By Charles Elmore, Palm Beach Post
Get the smelling salts: A Florida property insurer is asking for a 9.3 percent rate cut.
Consumer advocates are applauding but wondering why more insurers can’t do the same thing.
Security First Insurance Co. of Ormond Beach, which has about 180,000 customers including more than 5,300 in Palm Beach County, says lower reinsurance costs are a big reason why it is lowering rates for more than 100,000 homeowners policies.
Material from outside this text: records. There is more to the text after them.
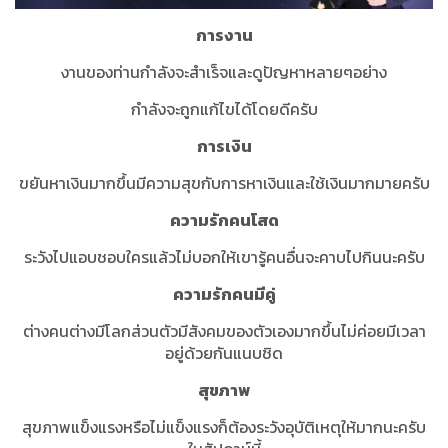
การงาน
งานของท่านกำลังจะสำเร็จและดูปัญหาหลายๆอย่าง
กำลังจะถูกแก้ไขได้โดยดีครับ
การเงิน
ขยันหาเงินมากขึ้นมีความสุขกับการหาเงินและใช้เงินมากมายครับ
ความรักคนโสด
ระวังไปแอบชอบใครแล้วไม่บอกให้เขารู้คนอื่นจะคาบไปกินนะครับ
ความรักคนมีคู่
ต่างคนต่างมีโลกส่วนตัวมีสังคมของตัวเองมากขึ้นไม่ค่อยมีเวลา
อยู่ด้วยกันแนบชิด
สุขภาพ
สุขภาพแข็งแรงหรือไม่แข็งแรงก็ต้องระวังอุบัติเหตุให้มากนะครับ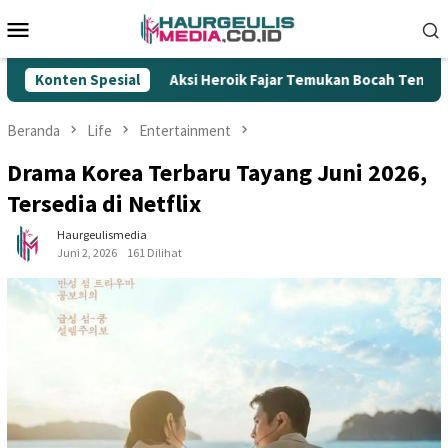
Loncat
Menu
ke
Mobile
konten
Aksi Heroik Fajar Temukan Bocah Tenggelam di Embung Ker
Konten Spesial
Beranda
Life
Entertainment
Drama Korea Terbaru Tayang Juni 2026,
Tersedia di Netflix
Haurgeulismedia
Juni 2, 2026
161 Dilihat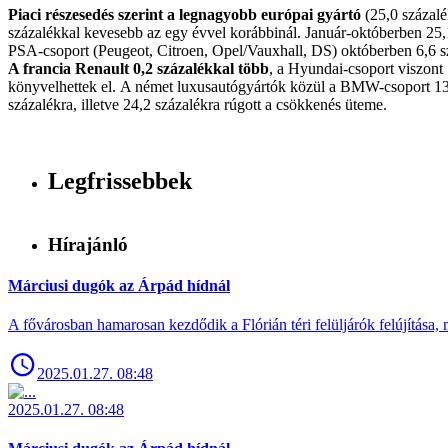
Piaci részesedés szerint a legnagyobb európai gyártó
(25,0 százalé
százalékkal kevesebb az egy évvel korábbinál. Január-októberben 25,1
PSA-csoport (Peugeot, Citroen, Opel/Vauxhall, DS) októberben 6,6 szá
A francia Renault 0,2 százalékkal több
, a Hyundai-csoport viszont 
könyvelhettek el. A német luxusautógyártók közül a BMW-csoport 13,5
százalékra, illetve 24,2 százalékra rúgott a csökkenés üteme.
Legfrissebbek
Hírajánló
Márciusi dugók az Árpád hídnál
A fővárosban hamarosan kezdődik a Flórián téri felüljárók felújítása, 
2025.01.27. 08:48
2025.01.27. 08:48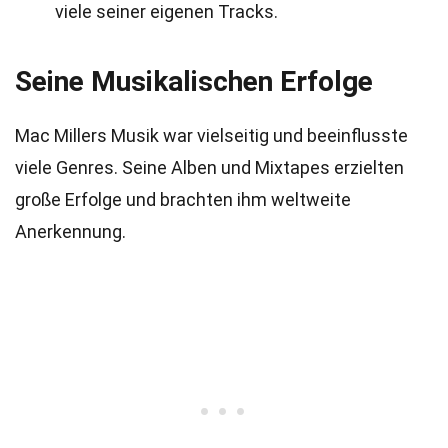
viele seiner eigenen Tracks.
Seine Musikalischen Erfolge
Mac Millers Musik war vielseitig und beeinflusste
viele Genres. Seine Alben und Mixtapes erzielten
große Erfolge und brachten ihm weltweite
Anerkennung.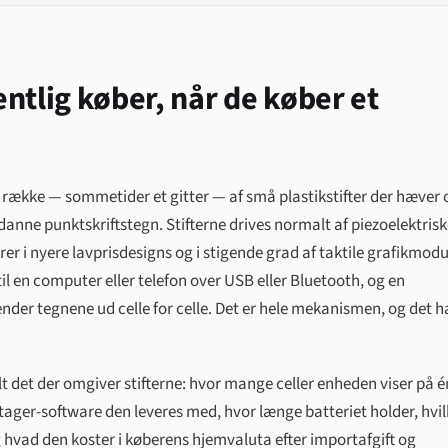
ntlig køber, når de køber et
n række — sommetider et gitter — af små plastikstifter der hæver 
danne punktskriftstegn. Stifterne drives normalt af piezoelektris
er i nyere lavprisdesigns og i stigende grad af taktile grafikmodul
il en computer eller telefon over USB eller Bluetooth, og en
er tegnene ud celle for celle. Det er hele mekanismen, og det h
t det der omgiver stifterne: hvor mange celler enheden viser på é
tager-software den leveres med, hvor længe batteriet holder, hvi
hvad den koster i køberens hjemvaluta efter importafgift og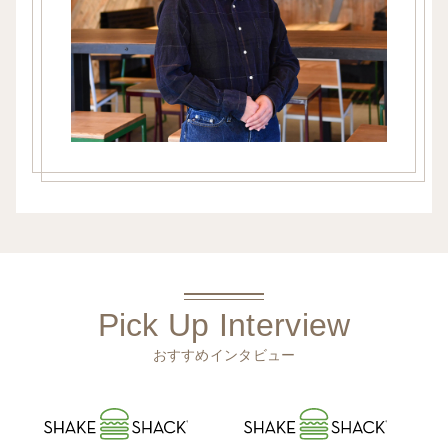
Pick Up Interview
おすすめインタビュー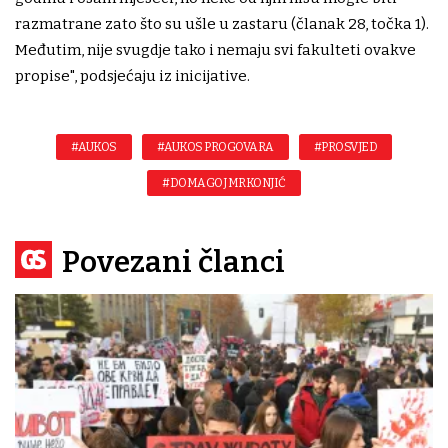
razmatrane zato što su ušle u zastaru (članak 28, točka 1).
Međutim, nije svugdje tako i nemaju svi fakulteti ovakve
propise", podsjećaju iz inicijative.
#AUKOS
#AUKOS PROGOVARA
#PROSVJED
#DOMAGOJ MRKONJIĆ
Povezani članci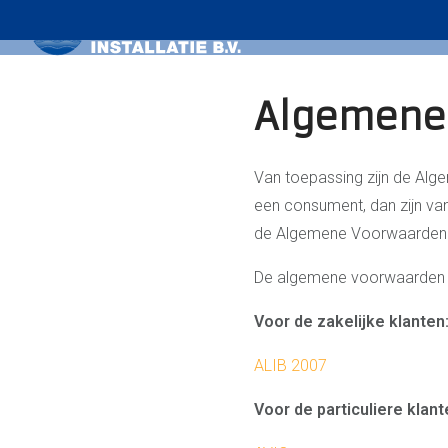
KLIMAATBEHEERSING
Algemene
Van toepassing zijn de Alg
een consument, dan zijn v
de Algemene Voorwaarden O
De algemene voorwaarden z
Voor de zakelijke klanten
ALIB 2007
Voor de particuliere klant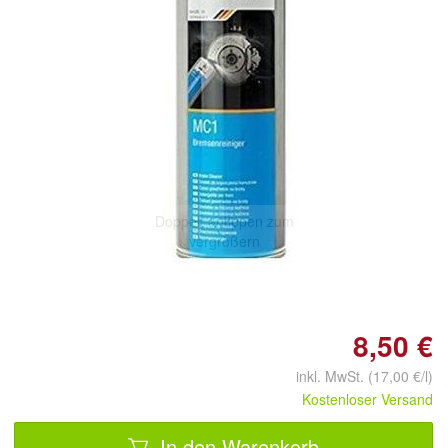
Doppelt antippen zum
vergrößern
8,50 €
inkl. MwSt. (17,00 €/l)
Kostenloser Versand
In den Warenkorb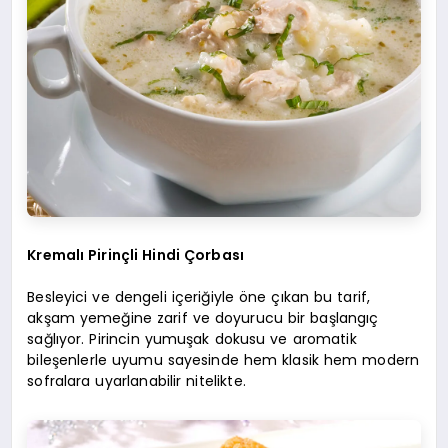
Kremalı Pirinçli Hindi Çorbası
Besleyici ve dengeli içeriğiyle öne çıkan bu tarif,
akşam yemeğine zarif ve doyurucu bir başlangıç
sağlıyor. Pirincin yumuşak dokusu ve aromatik
bileşenlerle uyumu sayesinde hem klasik hem modern
sofralara uyarlanabilir nitelikte.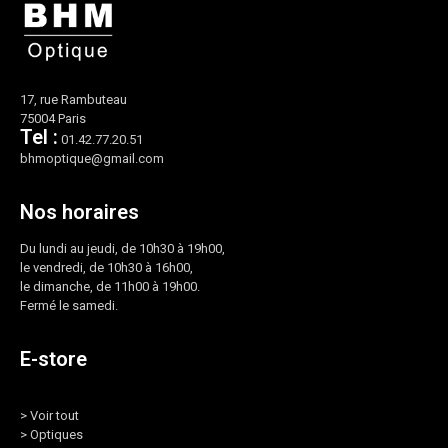
17, rue Rambuteau
75004 Paris
Tel :
01.42.77.20.51
bhmoptique@gmail.com
Nos horaires
Du lundi au jeudi, de 10h30 à 19h00,
le vendredi, de 10h30 à 16h00,
le dimanche, de 11h00 à 19h00.
Fermé le samedi.
E-store
>
Voir tout
>
Optiques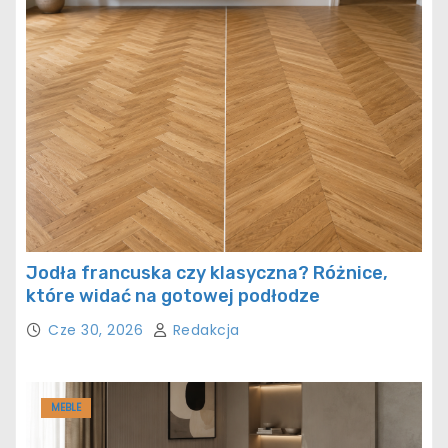
Jodła francuska czy klasyczna? Różnice,
które widać na gotowej podłodze
Cze 30, 2026
Redakcja
MEBLE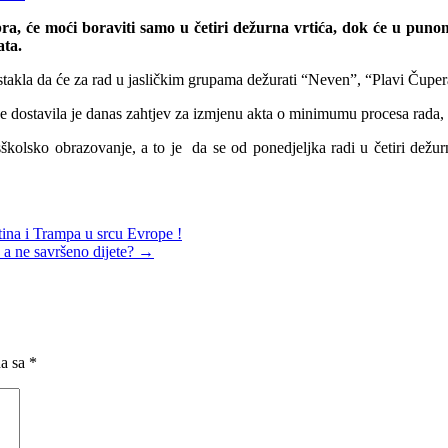
bra, će moći boraviti samo u četiri dežurna vrtića, dok će u puno
ata.
stakla da će za rad u jasličkim grupama dežurati “Neven”, “Plavi Čuper
nje dostavila je danas zahtjev za izmjenu akta o minimumu procesa rada
dsškolsko obrazovanje, a to je da se od ponedjeljka radi u četiri dežu
ina i Trampa u srcu Evrope !
 a ne savršeno dijete?
→
na sa
*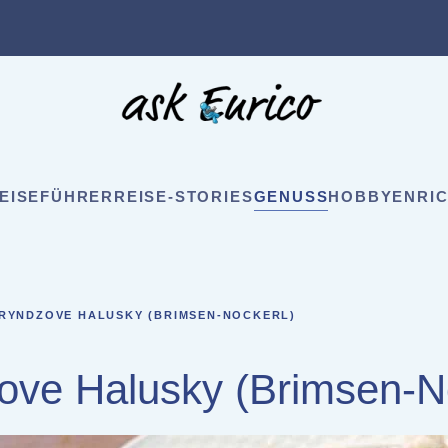
EISEFÜHRER
REISE-STORIES
GENUSS
HOBBY
ENRIC
RYNDZOVE HALUSKY (BRIMSEN-NOCKERL)
ove Halusky (Brimsen-N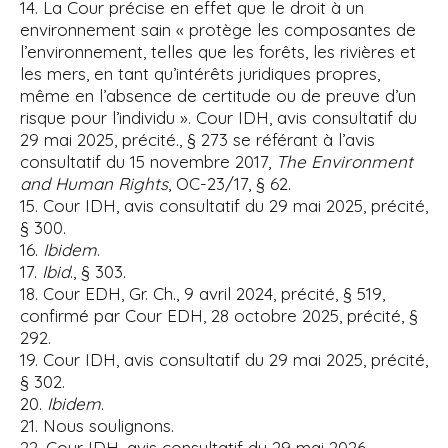
14. La Cour précise en effet que le droit à un
environnement sain « protège les composantes de
l’environnement, telles que les forêts, les rivières et
les mers, en tant qu’intérêts juridiques propres,
même en l’absence de certitude ou de preuve d’un
risque pour l’individu ». Cour IDH, avis consultatif du
29 mai 2025, précité., § 273 se référant à l’avis
consultatif du 15 novembre 2017,
The Environment
and Human Rights
, OC-23/17, § 62.
15. Cour IDH, avis consultatif du 29 mai 2025, précité,
§ 300.
16.
Ibidem
.
17.
Ibid
., § 303.
18. Cour EDH, Gr. Ch., 9 avril 2024, précité, § 519,
confirmé par Cour EDH, 28 octobre 2025, précité, §
292.
19. Cour IDH, avis consultatif du 29 mai 2025, précité,
§ 302.
20.
Ibidem
.
21. Nous soulignons.
22. Cour IDH, avis consultatif du 29 mai 2026,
It’s effective Oct. 15 for new policies and Dec. 1 for renewals.
Reinsurance is back-up coverage insurers buy to help cover claims if catastrophes hit, and the company said it accounts for almost 40 percent of its cost of doing business.
“Major reductions in reinsurance costs and changes in Florida law have significantly reduced the cost of providing homeowners insurance coverage in Florida,” said Locke Burt, a former state senator who is chairman and president of Security First. “We value our customers and are glad to have the opportunity to pass our cost savings along to them as quickly as possible.”
Florida Insurance Consumer Advocate Robin Westcott praised the company for being “responsive and responsible” to policyholders.
She also wondered why, if reinsurance rates are dropping 15 percent or more, more than one or two insurers aren’t filing for lower rates.
“I believe this decrease in reinsurance cost is not a fluke and we may see further decreases next year,” Westcott said. “I wonder what the excuse will be then.”
She works in the office of Florida Chief Financial Officer Jeff Atwater, who wrote a letter last month to Insurance Commissioner Kevin McCarty asking why rates are not coming down.
In response, McCarty mentioned one insurer dropped its rates almost 8 percent. A spokeswoman said that was ASI Corp. of St. Petersburg. Affiliate ASI Preferred Insurance Corp. has about 7,100 customers in Palm Beach County.
“We hope that the decreases we have seen mark the beginning of an improving homeowners market in Florida,” Amy Bogner, spokeswoman for the state’s Office of Insurance Regulation, said Tuesday.
But rate cuts are still the exception rather than the rule.
State-run insurer Citizens, Florida’s biggest carrier, got a 6.3 percent increase for 2014. The largest insurer after Citizens, Universal Property and Casualty Insurance Co., saw a 14.1 percent hike approved in February. Regulators fined the company $1.3 million in May and found it shifted tens of millions of dollars to affiliated companies by paying them above-average fees, The Palm Beach Post reported.
Industry groups have argued some insurers are not spending less on reinsurance overall, but buying more protection for the same price, so their rates should not go down.
An insurer’s “annual expenditure for reinsurance may remain the same, yet it has made a business decision to purchase additional reinsurance to be financially prepared to handle the costs of natural disasters,” said Lynne McChristian, Florida representative for the Insurance Information Institute.
Then there are other factors that go into rates, such as “unprecedented fraud and increased claims from an emboldened public adjuster community,” said G. Donovan Brown, Florida counsel for the Property Casualty Insurers Association of America.
Yet Security First acknowledged its non-catastrophic losses have been falling. That refers to things like fire and water damage, problems short of major storms.
“This is exactly what every company should be doing right now,” said former state insurance consumer advocate Sean Shaw, an attorney for Merlin Law Group who represents policyholders.
Lower reinsurance costs should mean lower rates for consumers as a matter of simple math, but nothing is simple with insurance companies, he said.
“Security First seems to be one of the few companies putting policyholders first,” Shaw said. “Other companies, not so much.”
The Palm Beach Post reported in depth Sept. 8 that despite an industry-wide drop in key expenses such as reinsurance, the state’s biggest private insurer Universal Property and Casualty Insurance Co. has been raising rates, not lowering them.